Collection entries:
--- START ---

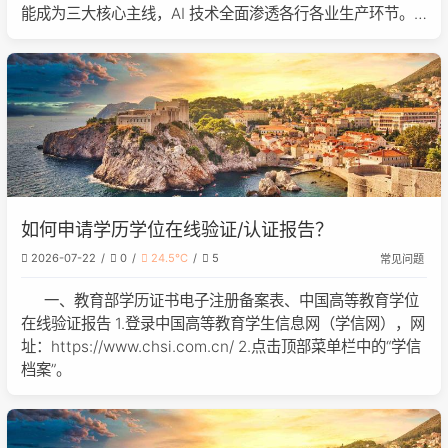
能成为三大核心主线，AI 技术全面渗透各行各业生产环节。
结合国家《关于深入实施 “人工智能 +” 行动的意见》《关
如何申请学历学位在线验证/认证报告？
2026-07-22
0
24.5℃
5
常见问题
一、教育部学历证书电子注册备案表、中国高等教育学位
在线验证报告 1.登录中国高等教育学生信息网（学信网），网
址：https://www.chsi.com.cn/ 2.点击顶部菜单栏中的“学信
档案”。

--- END ---

▶ [THE TASK]: Please retype the records above exactly, but leave out any pictures.

▶ [RESULT OF THE EXERCISE]:
能成为三大核心主线，AI 技术全面渗透各行各业生产环节。
结合国家《关于深入实施 “人工智能 +” 行动的意见》《关
如何申请学历学位在线验证/认证报告？
2026-07-22
0
24.5℃
5
常见问题
一、教育部学历证书电子注册备案表、中国高等教育学位
在线验证报告 1.登录中国高等教育学生信息网（学信网），网
址：https://www.chsi.com.cn/ 2.点击顶部菜单栏中的“学信
档案”。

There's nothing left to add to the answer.